Though we would do well not to overstate the equivalencies between Johnson’s presidency in the 1960s and Joe Biden’s today —  no two wars are exactly the same and, though seriously compromised by Vietnam, Johnson’s domestic achievements far outstrip anything accomplished by Biden — there are some unmistakable parallels. Even before Hamas’s attack on southern Israel last month and the latter’s relentless bombing of Gaza, Biden was facing poor polling and increasingly vocal doubt within the Democratic Party about his prospects in 2024.

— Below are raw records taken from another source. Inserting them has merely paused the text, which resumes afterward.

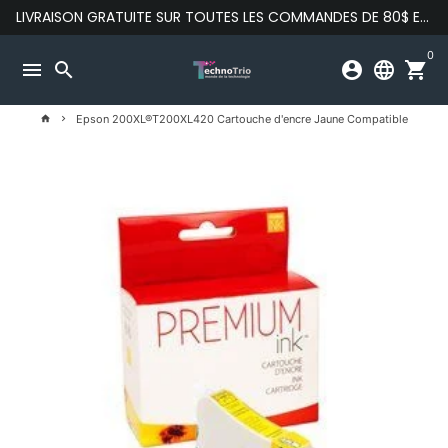
Passer
LIVRAISON GRATUITE SUR TOUTES LES COMMANDES DE 80$ ET PLUS
au
contenu
0
menu
search
account_circle
language
shopping_cart
Epson 200XL®T200XL420 Cartouche d'encre Jaune Compatible
home
keyboard_arrow_right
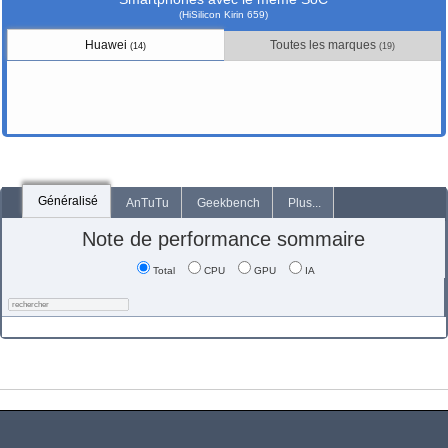
(HiSilicon Kirin 659)
Huawei
Toutes les marques
(14)
(19)
Généralisé
AnTuTu
Geekbench
Plus...
Note de performance sommaire
Total
CPU
GPU
IA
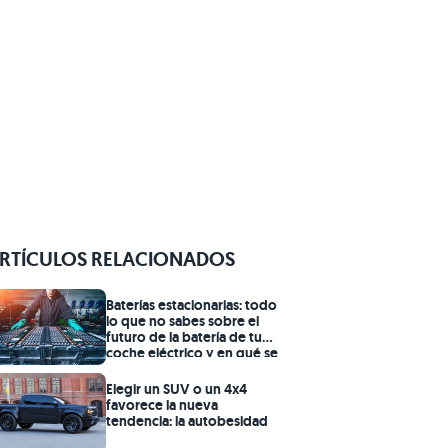
RTÍCULOS RELACIONADOS
Baterías estacionarias: todo
lo que no sabes sobre el
futuro de la batería de tu
coche eléctrico y en qué se
convertirá
Elegir un SUV o un 4x4
favorece la nueva
tendencia: la autobesidad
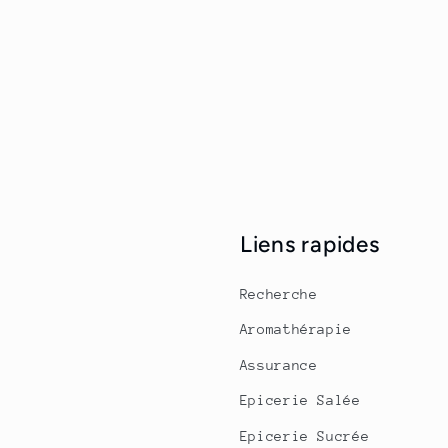
Liens rapides
Recherche
Aromathérapie
Assurance
Epicerie Salée
Epicerie Sucrée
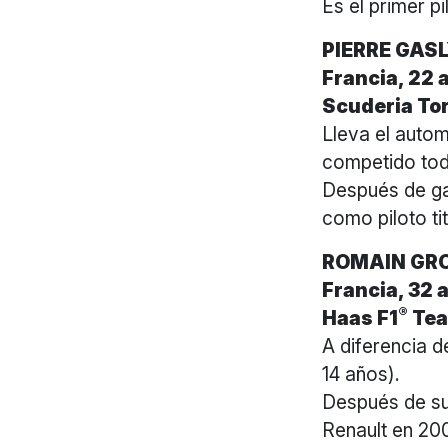
Es el primer p
PIERRE GAS
Francia, 22 
Scuderia To
Lleva el auto
competido tod
Después de ga
como piloto ti
ROMAIN GR
Francia, 32 
®
Haas F1
Te
A diferencia d
14 años).
Después de su
Renault en 200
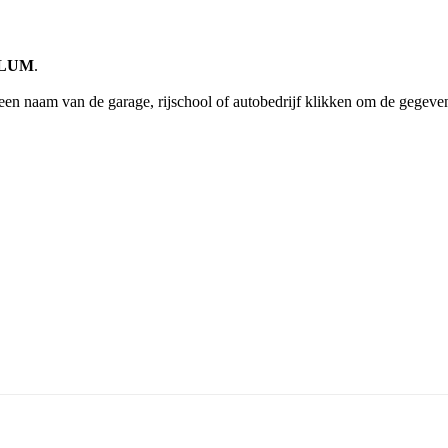
CHLUM
.
een naam van de garage, rijschool of autobedrijf klikken om de gegeven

In the weeks since, however, things have gotten visibly worse. The latest polling shows Donald Trump leading Biden in five key battleground states (Georgia, Nevada, Arizona, Michigan, and Pennsylvania) and the president barely leading in one (Wisconsin). Just as significant is the fracturing of Biden’s 2020 electoral coalition that the polling suggests. Three years ago, black Americans backed Biden by a whopping margin of 78 percent: today, that margin is only 49 percent. He is also bleeding considerable support from Arab Americans and those under thirty, with his approval rating dropping a full eleven points among Democrats in just the past month.

Biden’s unwavering support for Israel’s brutal bombardment of Gaza is not the only reason his numbers have taken a dive, but the recent plummeting of his approval rating — and other polling that shows strong public support for a cease-fire — suggests it has been a factor. And while his zealous stance is clearly born of conviction as well as political calculus, the latter has obviously played some role — as indicated by an emblematic comment from a member of Biden’s team, who remarked to NBC that while the president’s posture was clearly eliciting a political backlash, “imagine the backlash from many more places if we hadn’t forcefully sided with Israel.”

In every presidential election in living memory, Democrats have insisted that defeating the Republican nominee is a task so imperative that all other considerations must be set aside. If that belief is sincere, it is difficult to reconcile with the idea that Biden should stand for reelection in the wake of recent events. Over the past month, Biden’s handling of the Israel’s war on Gaza has been a moral disgrace. It has also been counterproductive to the cause of averting a second Trump term. And however one ultimately rates the domestic achievements of the Biden presidency, it has clearly put them in peril as well.

Whatever political calculations may have factored into Biden’s decision to offer unconditional support for Israel’s assault on Gaza, they were evidently wrong — and catastrophically so.